Top of DOCUMENT TEXT

December 19, 2022
Cribl places high importance on its core values of Customer First, Always; Together; Curious; Irreverent but Serious, and Transparent. We strive to embody these values every day, and a particular customer issue recently enabled us to exemplify them to that customer. Recently, the Cribl Support, Software Engineering, and Product Management teams worked together with our largest Cribl.Cloud customer to resolve throughput issues that arose when integrating Cribl.Cloud with Azure Event Hubs (EH).
We practice first principles thinking to ensure we don’t miss anything when we troubleshoot customer issues. In this case, the first step was to ensure their Azure Event Hub itself was tuned properly so that maximum throughput would be achieved once we lifted the bottleneck the customer discovered when using Cribl Stream nodes in Cribl.Cloud. The customer had already tested various configurations of partition quantities and pricing plans in an attempt to determine the bottleneck, but nothing seemed to help. Before we could tune EH and Stream, the Cribl Support team worked with the customer to conduct a sizing analysis to confirm their needs.
First, we asked what ingress rate they needed for moving data into the EH; the answer was 35 MBps, which told us the minimum required egress rate. But that was just to meet their current needs; it needed to scale to at least 80 MBps by year-end. And as we conducted further analysis of their data volume, we determined the need was actually for 100 MBps for a single topic. Ultimately Cribl decided to target 110 MBps to account for fluctuations, which was far greater than the throughput rates the customer was actually achieving. For initial testing and before opening the support case, the customer had deployed a Cribl.Cloud hybrid worker in Azure Compute and was achieving ~75-80 MBps with a single 4 CPU hybrid Stream worker, but when they used Cribl.Cloud native worker nodes in AWS, the throughput was only ~50 MBps with 15 CPUs. We were tasked with determining the cause of the discrepancy between the Azure Compute and AWS deployments.
Cribl Support engineers provided recommendations based on factoring in all components involved in the data flow. Our first recommendation was to ensure that the Azure Event Hub namespace used Azure’s Premium Plan (the customer had started with the Standard plan), with sufficient Processing Units (PUs). We also recommended scaling the Event Hub to use many more partitions.

Bottom of DOCUMENT TEXT

ACTIVITY 1
Pull out every line in the rows below that contains the string "Juni", and copy each such line in full.

Top of INFORMATION GIVEN

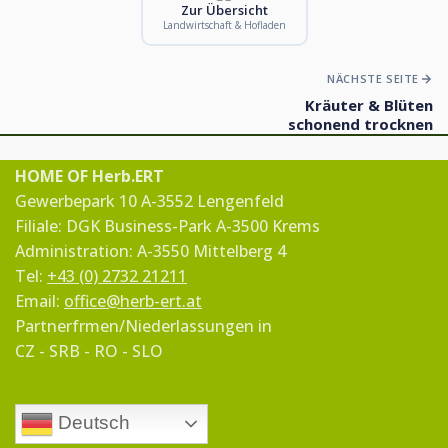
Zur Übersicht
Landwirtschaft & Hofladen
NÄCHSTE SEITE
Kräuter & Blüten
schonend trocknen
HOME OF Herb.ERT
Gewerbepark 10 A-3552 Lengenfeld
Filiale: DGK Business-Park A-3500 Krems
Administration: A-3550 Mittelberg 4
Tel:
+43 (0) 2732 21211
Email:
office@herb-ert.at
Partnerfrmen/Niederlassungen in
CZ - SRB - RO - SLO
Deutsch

Bottom of INFORMATION GIVEN
Top of INFORMATION GIVEN

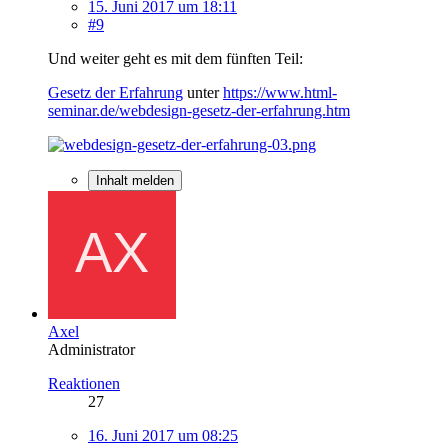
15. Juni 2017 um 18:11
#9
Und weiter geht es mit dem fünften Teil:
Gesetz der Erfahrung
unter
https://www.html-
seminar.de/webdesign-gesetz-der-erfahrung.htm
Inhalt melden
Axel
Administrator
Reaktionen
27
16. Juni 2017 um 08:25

Bottom of INFORMATION GIVEN
Top of INFORMATION GIVEN

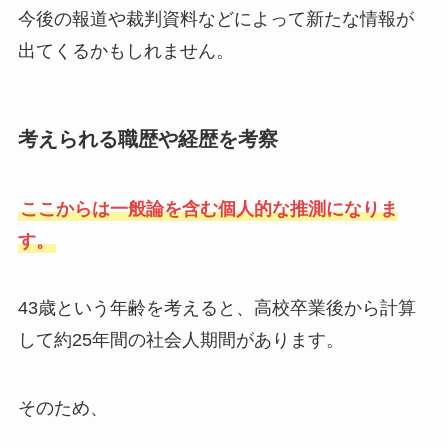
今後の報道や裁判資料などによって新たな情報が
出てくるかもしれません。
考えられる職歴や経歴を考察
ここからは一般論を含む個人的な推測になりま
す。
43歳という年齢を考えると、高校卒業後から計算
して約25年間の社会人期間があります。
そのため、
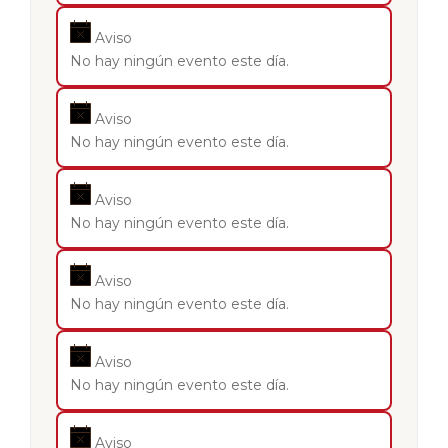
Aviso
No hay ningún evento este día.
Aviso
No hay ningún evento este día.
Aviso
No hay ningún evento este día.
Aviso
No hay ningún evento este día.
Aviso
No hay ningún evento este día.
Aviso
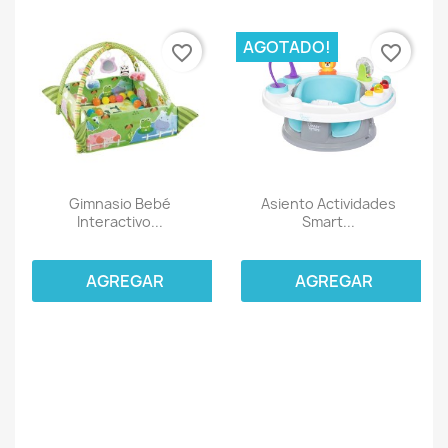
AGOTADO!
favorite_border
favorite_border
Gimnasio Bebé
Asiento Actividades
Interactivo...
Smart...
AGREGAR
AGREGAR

Bottom of INFORMATION GIVEN

ACTIVITY 2
Proceed with the account of the Azure Event Hubs throughput issue, starting right after its final sentence.

RESPONSE AREA 1
15. Juni 2017 um 18:11
16. Juni 2017 um 08:25

RESPONSE AREA 2
First, we considered the customer’s ingress/egress requirements for the EH. Their future EH ingress/egress rate of 110 MBps (9 TB/day ingress) was going to require the Event Hub Premium pricing plan because the Standard plan only supports up to 1 MBps ingress and 2 MBps egress per Throughput Unit (TU). Additionally, the Standard pricing plan limits TUs to 40, which equates to 40 MBps in + 80 MBps out and therefore wasn’t sufficient. The Premium plan also increases the maximum partitions to 100 and raises throughput limits to 10 MBps per PU on egress. Cribl calculated a minimum of 11 partitions were required based on 10 MBps egress to achieve 110 MBps, but this was based solely on Azure docs. However, we can’t size the Event Hub solely based on one side of the equation; we also have to factor in Cribl’s sizing guidelines for Stream.
Since the ARM guideline for each worker process is a recommended maximum of 2.84 MBps (240 GB/day) ingress, we would need to raise the topic’s partition quantity from 11, the minimum dictated by Azure’s parallelism, to about 40 in order to sufficiently distribute the load across worker processes for supporting 9 TB/day ingress while avoiding backpressure.
Next, we factored in egress from Stream. Our customer is sending events to two destinations so this increased the partition count again because that 9 TB/day translates to a minimum of 18 TB/day on egress, for a total of 27 TB/day (ingress + egress x 2). So the ingress rate of 2.84 MBps is now reduced by 50% to allow for 2x volume at egress. The math now necessitates a total of 59 partitions in order to sufficiently spread data over worker processes to avoid saturating them.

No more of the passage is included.